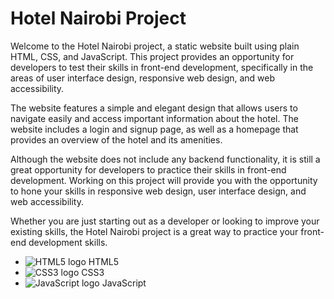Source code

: 
  <body>
    <h1>Hotel Nairobi Project</h1>
    <p>Welcome to the Hotel Nairobi project, a static website built using plain HTML, CSS, and JavaScript. This project provides an opportunity for developers to test their skills in front-end development, specifically in the areas of user interface design, responsive web design, and web accessibility.</p>
    <p>The website features a simple and elegant design that allows users to navigate easily and access important information about the hotel. The website includes a login and signup page, as well as a homepage that provides an overview of the hotel and its amenities.</p>
    <p>Although the website does not include any backend functionality, it is still a great opportunity for developers to practice their skills in front-end development. Working on this project will provide you with the opportunity to hone your skills in responsive web design, user interface design, and web accessibility.</p>
    <p>Whether you are just starting out as a developer or looking to improve your existing skills, the Hotel Nairobi project is a great way to practice your front-end development skills.</p>
    
   
- ![HTML5 logo](https://img.icons8.com/color/48/000000/html-5.png) HTML5
- ![CSS3 logo](https://img.icons8.com/color/48/000000/css3.png) CSS3
- ![JavaScript logo](https://img.icons8.com/color/48/000000/javascript.png) JavaScript
  </body>
</html>
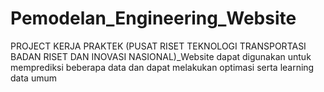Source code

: # Pemodelan_Engineering_Website
 PROJECT KERJA PRAKTEK (PUSAT RISET TEKNOLOGI TRANSPORTASI BADAN RISET DAN INOVASI NASIONAL)_Website dapat digunakan untuk memprediksi beberapa data dan dapat melakukan optimasi serta learning data umum
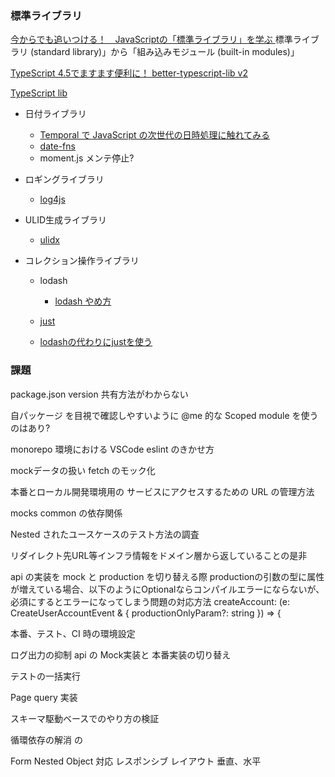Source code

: ### 標準ライブラリ

[ 今からでも追いつける！　JavaScriptの「標準ライブラリ」を学ぶ ](https://qiita.com/uhyo/items/acd645744fa61c805097)
  標準ライブラリ (standard library)」から「組み込みモジュール (built-in modules)」

[ TypeScript 4.5でますます便利に！ better-typescript-lib v2 ](https://zenn.dev/uhyo/articles/better-typescript-lib-v2)

[ TypeScript lib  ](https://github.com/microsoft/TypeScript/tree/main/lib)

- 日付ライブラリ
  - [ Temporal で JavaScript の次世代の日時処理に触れてみる ](https://qiita.com/sangotaro/items/8ee4b0f40cbcf3f12784)
  - [date-fns](https://date-fns.org/) 
  - moment.js メンテ停止?

- ロギングライブラリ
  - [ log4js ](https://github.com/log4js-node/log4js-node)

- ULID生成ライブラリ
  - [ ulidx ](https://github.com/perry-mitchell/ulidx)

- コレクション操作ライブラリ
  
  - lodash
    - [ lodash やめ方 ](https://qiita.com/mizchi/items/af17f45d5653b76f6751)

  -  [ just ](https://github.com/angus-c/just/)
    - [ lodashの代わりにjustを使う ](https://zenn.dev/terrierscript/articles/2020-11-26-lodash-just)


  
[]()
[]()
[]()
[]()
[]()
[]()
[]()
[]()

### 課題

package.json version 共有方法がわからない

自パッケージ を目視で確認しやすいように @me 的な Scoped module を使うのはあり?

monorepo 環境における VSCode eslint のきかせ方

mockデータの扱い
 fetch のモック化

本番とローカル開発環境用の サービスにアクセスするための URL の管理方法

mocks common の依存関係

Nested されたユースケースのテスト方法の調査

リダイレクト先URL等インフラ情報をドメイン層から返していることの是非


api の実装を mock と production を切り替える際 productionの引数の型に属性が増えている場合、以下のようにOptionalならコンパイルエラーにならないが、必須にするとエラーになってしまう問題の対応方法
  createAccount: (e: CreateUserAccountEvent & { productionOnlyParam?: string }) => {


本番、テスト、CI 時の環境設定

  ログ出力の抑制
  api の Mock実装と 本番実装の切り替え

テストの一括実行


Page query 実装

スキーマ駆動ベースでのやり方の検証

循環依存の解消
の

Form 
  Nested Object 対応
  レスポンシブ
  レイアウト 垂直、水平
[]()
[]()
[]()
[]()
[]()
[]()
[]()
[]()
[]()
[]()
[]()
[]()
[]()
[]()
[]()
[]()
[]()
[]()
[]()
[]()
[]()
[]()
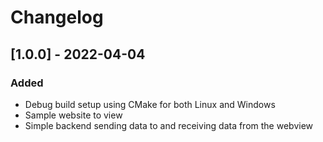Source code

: # Changelog

## [1.0.0] - 2022-04-04

### Added

- Debug build setup using CMake for both Linux and Windows
- Sample website to view
- Simple backend sending data to and receiving data from the webview
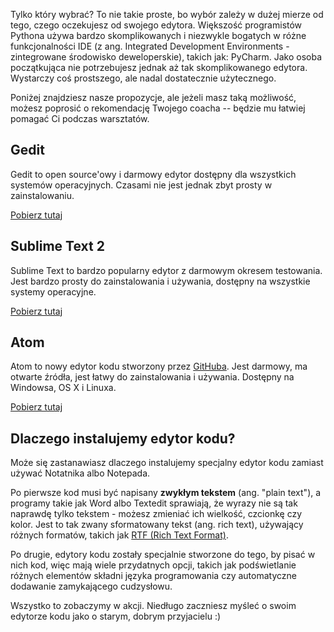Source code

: Tylko który wybrać? To nie takie proste, bo wybór zależy w dużej mierze od tego, czego oczekujesz od swojego edytora. Większość programistów Pythona używa bardzo skomplikowanych i niezwykle bogatych w różne funkcjonalności IDE (z ang. Integrated Development Environments - zintegrowane środowisko deweloperskie), takich jak: PyCharm. Jako osoba początkująca nie potrzebujesz jednak aż tak skomplikowanego edytora. Wystarczy coś prostszego, ale nadal dostatecznie użytecznego.

Poniżej znajdziesz nasze propozycje, ale jeżeli masz taką możliwość, możesz poprosić o rekomendację Twojego coacha -- będzie mu łatwiej pomagać Ci podczas warsztatów.

## Gedit

Gedit to open source'owy i darmowy edytor dostępny dla wszystkich systemów operacyjnych. Czasami nie jest jednak zbyt prosty w zainstalowaniu.

[Pobierz tutaj](https://wiki.gnome.org/Apps/Gedit#Download)

## Sublime Text 2

Sublime Text to bardzo popularny edytor z darmowym okresem testowania. Jest bardzo prosty do zainstalowania i używania, dostępny na wszystkie systemy operacyjne.

[Pobierz tutaj](http://www.sublimetext.com/2)

## Atom

Atom to nowy edytor kodu stworzony przez [GitHuba](http://github.com/). Jest darmowy, ma otwarte źródła, jest łatwy do zainstalowania i używania. Dostępny na Windowsa, OS X i Linuxa.

[Pobierz tutaj](https://atom.io/)

## Dlaczego instalujemy edytor kodu?

Może się zastanawiasz dlaczego instalujemy specjalny edytor kodu zamiast używać Notatnika albo Notepada.

Po pierwsze kod musi być napisany **zwykłym tekstem** (ang. "plain text"), a programy takie jak Word albo Textedit sprawiają, że wyrazy nie są tak naprawdę tylko tekstem - możesz zmieniać ich wielkość, czcionkę czy kolor. Jest to tak zwany sformatowany tekst (ang. rich text), używający różnych formatów, takich jak [RTF (Rich Text Format)](https://en.wikipedia.org/wiki/Rich_Text_Format).

Po drugie, edytory kodu zostały specjalnie stworzone do tego, by pisać w nich kod, więc mają wiele przydatnych opcji, takich jak podświetlanie różnych elementów składni języka programowania czy automatyczne dodawanie zamykającego cudzysłowu.

Wszystko to zobaczymy w akcji. Niedługo zaczniesz myśleć o swoim edytorze kodu jako o starym, dobrym przyjacielu :)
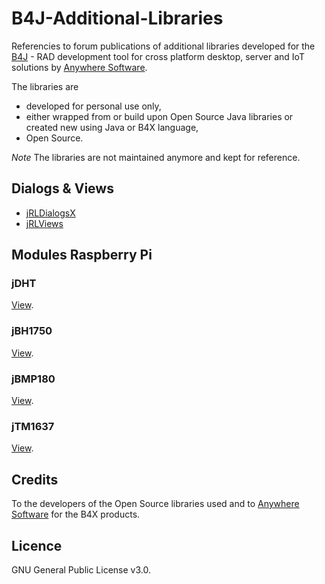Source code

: # B4J-Additional-Libraries
Referencies to forum publications of additional libraries developed for the [B4J](https://www.b4x.com/b4j.html) - RAD development tool for cross platform desktop, server and IoT solutions by [Anywhere Software](https://www.b4x.com).

The libraries are 
* developed for personal use only,
* either wrapped from or build upon Open Source Java libraries or created new using Java or B4X language,
* Open Source.

_Note_
The libraries are not maintained anymore and kept for reference.

## Dialogs & Views
* [jRLDialogsX](https://www.b4x.com/android/forum/threads/jrldialogsx-dialogs-library.52416/#content)
* [jRLViews](https://www.b4x.com/android/forum/threads/jrlviews-custom-views.71994/)

## Modules Raspberry Pi
### jDHT
[View](https://www.b4x.com/android/forum/threads/raspberry-pi-jdht-digital-output-relative-humidity-temperature-sensors.76975/#content).
### jBH1750
[View](https://www.b4x.com/android/forum/threads/raspberry-pi-jbh1750-ambient-light-sensor.76980/#content).
### jBMP180
[View](https://www.b4x.com/android/forum/threads/raspberry-pi-jbmp180-barometric-pressure-temperature-altitude-sensor.76814/#content).
### jTM1637
[View](https://www.b4x.com/android/forum/threads/raspberry-pi-jtm1637-4-digits-display.76722/#content).

## Credits
To the developers of the Open Source libraries used and to [Anywhere Software](http://www.b4x.com) for the B4X products.

## Licence
GNU General Public License v3.0.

Exercise description
Reproduce the text of all the entries above word for word, without the pictures.

Exercise result
Source code

: 
  <body>
    <h1>Hotel Nairobi Project</h1>
    <p>Welcome to the Hotel Nairobi project, a static website built using plain HTML, CSS, and JavaScript. This project provides an opportunity for developers to test their skills in front-end development, specifically in the areas of user interface design, responsive web design, and web accessibility.</p>
    <p>The website features a simple and elegant design that allows users to navigate easily and access important information about the hotel. The website includes a login and signup page, as well as a homepage that provides an overview of the hotel and its amenities.</p>
    <p>Although the website does not include any backend functionality, it is still a great opportunity for developers to practice their skills in front-end development. Working on this project will provide you with the opportunity to hone your skills in responsive web design, user interface design, and web accessibility.</p>
    <p>Whether you are just starting out as a developer or looking to improve your existing skills, the Hotel Nairobi project is a great way to practice your front-end development skills.</p>
    
   
- ![HTML5 logo](https://img.icons8.com/color/48/000000/html-5.png) HTML5
- ![CSS3 logo](https://img.icons8.com/color/48/000000/css3.png) CSS3
- ![JavaScript logo](https://img.icons8.com/color/48/000000/javascript.png) JavaScript
  </body>
</html>
Source code

: # Pemodelan_Engineering_Website
 PROJECT KERJA PRAKTEK (PUSAT RISET TEKNOLOGI TRANSPORTASI BADAN RISET DAN INOVASI NASIONAL)_Website dapat digunakan untuk memprediksi beberapa data dan dapat melakukan optimasi serta learning data umum
Source code

: ### 標準ライブラリ

[ 今からでも追いつける！　JavaScriptの「標準ライブラリ」を学ぶ ](https://qiita.com/uhyo/items/acd645744fa61c805097)
  標準ライブラリ (standard library)」から「組み込みモジュール (built-in modules)」

[ TypeScript 4.5でますます便利に！ better-typescript-lib v2 ](https://zenn.dev/uhyo/articles/better-typescript-lib-v2)

[ TypeScript lib  ](https://github.com/microsoft/TypeScript/tree/main/lib)

- 日付ライブラリ
  - [ Temporal で JavaScript の次世代の日時処理に触れてみる ](https://qiita.com/sangotaro/items/8ee4b0f40cbcf3f12784)
  - [date-fns](https://date-fns.org/) 
  - moment.js メンテ停止?

- ロギングライブラリ
  - [ log4js ](https://github.com/log4js-node/log4js-node)

- ULID生成ライブラリ
  - [ ulidx ](https://github.com/perry-mitchell/ulidx)

- コレクション操作ライブラリ
  
  - lodash
    - [ lodash やめ方 ](https://qiita.com/mizchi/items/af17f45d5653b76f6751)

  -  [ just ](https://github.com/angus-c/just/)
    - [ lodashの代わりにjustを使う ](https://zenn.dev/terrierscript/articles/2020-11-26-lodash-just)


  
[]()
[]()
[]()
[]()
[]()
[]()
[]()
[]()

### 課題

package.json version 共有方法がわからない

自パッケージ を目視で確認しやすいように @me 的な Scoped module を使うのはあり?

monorepo 環境における VSCode eslint のきかせ方

mockデータの扱い
 fetch のモック化

本番とローカル開発環境用の サービスにアクセスするための URL の管理方法

mocks common の依存関係

Nested されたユースケースのテスト方法の調査

リダイレクト先URL等インフラ情報をドメイン層から返していることの是非


api の実装を mock と production を切り替える際 productionの引数の型に属性が増えている場合、以下のようにOptionalならコンパイルエラーにならないが、必須にするとエラーになってしまう問題の対応方法
  createAccount: (e: CreateUserAccountEvent & { productionOnlyParam?: string }) => {


本番、テスト、CI 時の環境設定

  ログ出力の抑制
  api の Mock実装と 本番実装の切り替え

テストの一括実行


Page query 実装

スキーマ駆動ベースでのやり方の検証

循環依存の解消
の

Form 
  Nested Object 対応
  レスポンシブ
  レイアウト 垂直、水平
[]()
[]()
[]()
[]()
[]()
[]()
[]()
[]()
[]()
[]()
[]()
[]()
[]()
[]()
[]()
[]()
[]()
[]()
[]()
[]()
[]()
[]()
Source code

: # Changelog

## [1.0.0] - 2022-04-04

### Added

- Debug build setup using CMake for both Linux and Windows
- Sample website to view
- Simple backend sending data to and receiving data from the webview
Source code

: Tylko który wybrać? To nie takie proste, bo wybór zależy w dużej mierze od tego, czego oczekujesz od swojego edytora. Większość programistów Pythona używa bardzo skomplikowanych i niezwykle bogatych w różne funkcjonalności IDE (z ang. Integrated Development Environments - zintegrowane środowisko deweloperskie), takich jak: PyCharm. Jako osoba początkująca nie potrzebujesz jednak aż tak skomplikowanego edytora. Wystarczy coś prostszego, ale nadal dostatecznie użytecznego.

Poniżej znajdziesz nasze propozycje, ale jeżeli masz taką możliwość, możesz poprosić o rekomendację Twojego coacha -- będzie mu łatwiej pomagać Ci podczas warsztatów.

## Gedit

Gedit to open source'owy i darmowy edytor dostępny dla wszystkich systemów operacyjnych. Czasami nie jest jednak zbyt prosty w zainstalowaniu.

[Pobierz tutaj](https://wiki.gnome.org/Apps/Gedit#Download)

## Sublime Text 2

Sublime Text to bardzo popularny edytor z darmowym okresem testowania. Jest bardzo prosty do zainstalowania i używania, dostępny na wszystkie systemy operacyjne.

[Pobierz tutaj](http://www.sublimetext.com/2)

## Atom

Atom to nowy edytor kodu stworzony przez [GitHuba](http://github.com/). Jest darmowy, ma otwarte źródła, jest łatwy do zainstalowania i używania. Dostępny na Windowsa, OS X i Linuxa.

[Pobierz tutaj](https://atom.io/)

## Dlaczego instalujemy edytor kodu?

Może się zastanawiasz dlaczego instalujemy specjalny edytor kodu zamiast używać Notatnika albo Notepada.

Po pierwsze kod musi być napisany **zwykłym tekstem** (ang. "plain text"), a programy takie jak Word albo Textedit sprawiają, że wyrazy nie są tak naprawdę tylko tekstem - możesz zmieniać ich wielkość, czcionkę czy kolor. Jest to tak zwany sformatowany tekst (ang. rich text), używający różnych formatów, takich jak [RTF (Rich Text Format)](https://en.wikipedia.org/wiki/Rich_Text_Format).

Po drugie, edytory kodu zostały specjalnie stworzone do tego, by pisać w nich kod, więc mają wiele przydatnych opcji, takich jak podświetlanie różnych elementów składni języka programowania czy automatyczne dodawanie zamykającego cudzysłowu.

Wszystko to zobaczymy w akcji. Niedługo zaczniesz myśleć o swoim edytorze kodu jako o starym, dobrym przyjacielu :)
Source code

: # B4J-Additional-Libraries
Referencies to forum publications of additional libraries developed for the [B4J](https://www.b4x.com/b4j.html) - RAD development tool for cross platform desktop, server and IoT solutions by [Anywhere Software](https://www.b4x.com).

The libraries are 
* developed for personal use only,
* either wrapped from or build upon Open Source Java libraries or created new using Java or B4X language,
* Open Source.

_Note_
The libraries are not maintained anymore and kept for reference.

## Dialogs & Views
* [jRLDialogsX](https://www.b4x.com/android/forum/threads/jrldialogsx-dialogs-library.52416/#content)
* [jRLViews](https://www.b4x.com/android/forum/threads/jrlviews-custom-views.71994/)

## Modules Raspberry Pi
### jDHT
[View](https://www.b4x.com/android/forum/threads/raspberry-pi-jdht-digital-output-relative-humidity-temperature-sensors.76975/#content).
### jBH1750
[View](https://www.b4x.com/android/forum/threads/raspberry-pi-jbh1750-ambient-light-sensor.76980/#content).
### jBMP180
[View](https://www.b4x.com/android/forum/threads/raspberry-pi-jbmp180-barometric-pressure-temperature-altitude-sensor.76814/#content).
### jTM1637
[View](https://www.b4x.com/android/forum/threads/raspberry-pi-jtm1637-4-digits-display.76722/#content).

## Credits
To the developers of the Open Source libraries used and to [Anywhere Software](http://www.b4x.com) for the B4X products.

## Licence
GNU General Public License v3.0.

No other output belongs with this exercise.